Which brings me to this proposal to write something for every one of these six weeks of Lockdown 2.0. Six weeks. Six prompts. Feedback possible. Maybe we have an informal reading somewhere at the end, when the restrictions ease. But a “product” is not a requirement.

How this will work

  1. Every Thursday, I will post 3 things, i.e. a song, a short film, a poem, a piece of visual art or a short essay, to engage eyes and ears and imagination. These will probably be unthemed, except to the extent that they will be some of the tender mercies I myself need right now, and, as this period connects those of us living in Ireland in a common experience of time, I want, for myself, to explore contemporary music, writing and images from Ireland. Following that, an invitation to write something. I will also include some guidance (probably mostly from Natalie Goldberg’s Writing Down the Bones: Freeing the Writer Within, a book recommended to me very early in my writing life, and which I read inexplicably late, now a trusted companion, along with Art and Fear: Observations on the Perils (and Rewards) of Artmaking, recommended by a friend more recently).
  2. I invite you to set aside 20 minutes to respond to the prompt. This is acknowledged by many as a manageable length of time in which to write some words. If you get into a flow and want to do more, by all means, go for it. I am committing to 20 minutes because if I commit to more, I won’t do it at all. If you know yourself and you know you won’t write anything unless you commit only to 10, or 5, or 2 minutes, there is NO JUDGMENT HERE. If you’re having so much trouble getting started that no words are happening, lower the time.
  3. There is no pressure to share. However, if you benefit from sharing, here are some options:
    a) share on social media with the #6x6_2020_ie and find each other.
    b) if you want feedback from me, I am happy to do it for a small fee. Decide at the start if you would like feedback on 3 prompts for 30 Euro, or all 6 prompts for 60 Euro, payable by PayPal (you do not need an account; I can send you an invoice) and let me know at seamusfeathers2017 at gmail dot com by Monday 26 October). Send a maximum of 1000 words of your writing to seamusfeathers2017 at gmail dot com by midnight on Sundays, and I will turn it around to you (probably!) before the next prompt.
  4. No Zooms. And if you don’t want feedback, this is all, of course, free. This is not to undermine the very serious workshops on offer through some of the writing centres; if I were conducting a workshop at that level, I would work/ charge more–as I say, low stakes, low labour, low cost.
  5. Maybe we have a reading at the end of it all, safe and distanced, outdoors in a park, with mulled wine and hot cocoa?

6x6_01

Things consoling and inspiring me this week:

1. This song by Villagers/ Conor O’Brien.

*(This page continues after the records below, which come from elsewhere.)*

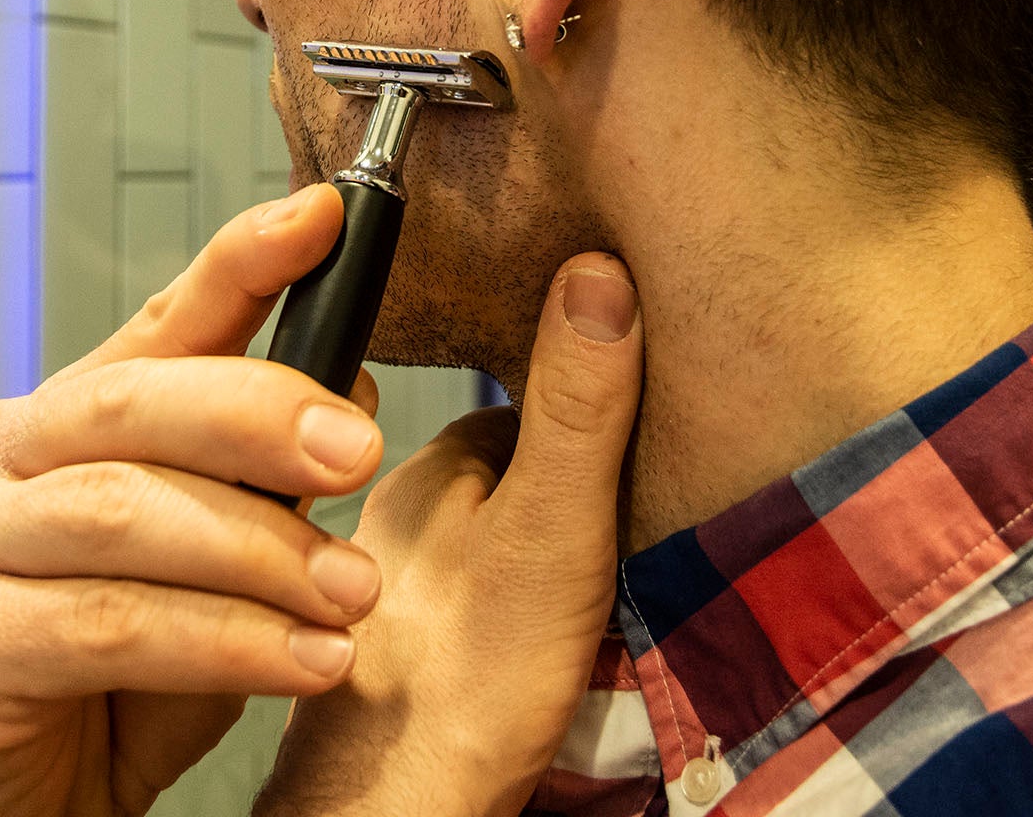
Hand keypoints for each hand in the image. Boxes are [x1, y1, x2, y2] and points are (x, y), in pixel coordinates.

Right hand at [0, 186, 389, 816]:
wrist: (39, 805)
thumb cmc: (126, 678)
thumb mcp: (223, 562)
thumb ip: (268, 477)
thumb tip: (354, 394)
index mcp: (69, 415)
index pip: (162, 322)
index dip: (241, 263)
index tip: (324, 217)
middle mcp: (2, 457)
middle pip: (136, 404)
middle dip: (260, 415)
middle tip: (356, 455)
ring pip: (127, 515)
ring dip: (258, 556)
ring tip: (349, 600)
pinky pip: (108, 625)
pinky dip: (221, 643)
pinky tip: (299, 662)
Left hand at [255, 256, 644, 816]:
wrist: (398, 811)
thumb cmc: (469, 679)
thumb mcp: (550, 526)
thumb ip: (577, 408)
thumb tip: (595, 269)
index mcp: (433, 462)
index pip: (522, 402)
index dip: (582, 408)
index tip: (637, 421)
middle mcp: (399, 510)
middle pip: (498, 462)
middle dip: (551, 473)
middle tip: (612, 511)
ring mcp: (395, 579)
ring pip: (477, 531)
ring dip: (524, 542)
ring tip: (580, 580)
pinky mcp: (401, 646)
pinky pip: (463, 594)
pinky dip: (496, 601)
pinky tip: (522, 636)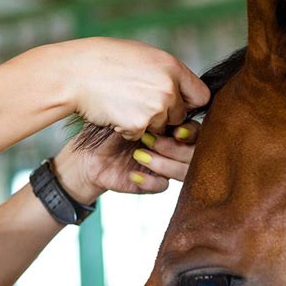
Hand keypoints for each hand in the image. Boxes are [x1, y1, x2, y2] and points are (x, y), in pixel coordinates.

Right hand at [33, 37, 208, 139]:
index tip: (177, 103)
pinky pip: (140, 135)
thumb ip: (167, 73)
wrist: (75, 73)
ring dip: (145, 123)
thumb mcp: (144, 56)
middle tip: (140, 103)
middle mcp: (169, 89)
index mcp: (173, 68)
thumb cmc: (105, 60)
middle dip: (165, 115)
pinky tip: (115, 112)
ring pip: (159, 128)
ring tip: (124, 103)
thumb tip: (182, 89)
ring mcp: (155, 109)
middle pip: (179, 116)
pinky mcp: (138, 125)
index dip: (189, 102)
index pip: (201, 96)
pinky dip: (128, 129)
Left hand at [53, 121, 200, 203]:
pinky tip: (133, 174)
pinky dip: (149, 180)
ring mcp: (166, 165)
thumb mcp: (129, 111)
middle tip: (152, 140)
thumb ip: (152, 107)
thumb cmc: (108, 126)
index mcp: (172, 126)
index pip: (197, 130)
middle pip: (194, 153)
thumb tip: (171, 100)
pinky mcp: (153, 182)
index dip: (192, 132)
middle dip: (175, 147)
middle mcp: (173, 146)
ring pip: (183, 170)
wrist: (89, 152)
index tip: (178, 130)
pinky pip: (162, 185)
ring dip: (163, 162)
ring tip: (139, 154)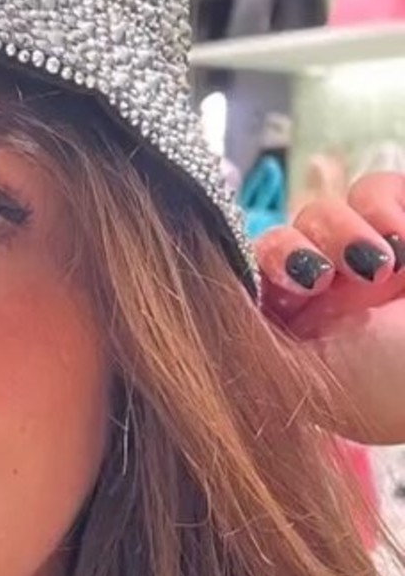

2. This poem by Paula Meehan, “The Island, A Prospect,” and the “Salt Bowls,” by Ruth Lyons.

3. This portrait of Paula Meehan, by Dragana Jurišić.

THE PROMPT:

a.) Respond to any of the three things I shared above. What does it make you think of? What does it make you feel? What does it remind you of? What does it make you want to do/ see/ be?

b.) Describe a perfect day. One you’ve had, or one you’d like to have. What would you be doing? Who would be with you? Where would you be? What would you eat and drink? How would it feel/ smell/ taste/ sound/ look?

Some writing guidance from Natalie Goldberg (links downloads a PDF): “First Thoughts”

Feel free to share with anyone in Ireland who might be interested. Happy scribbling.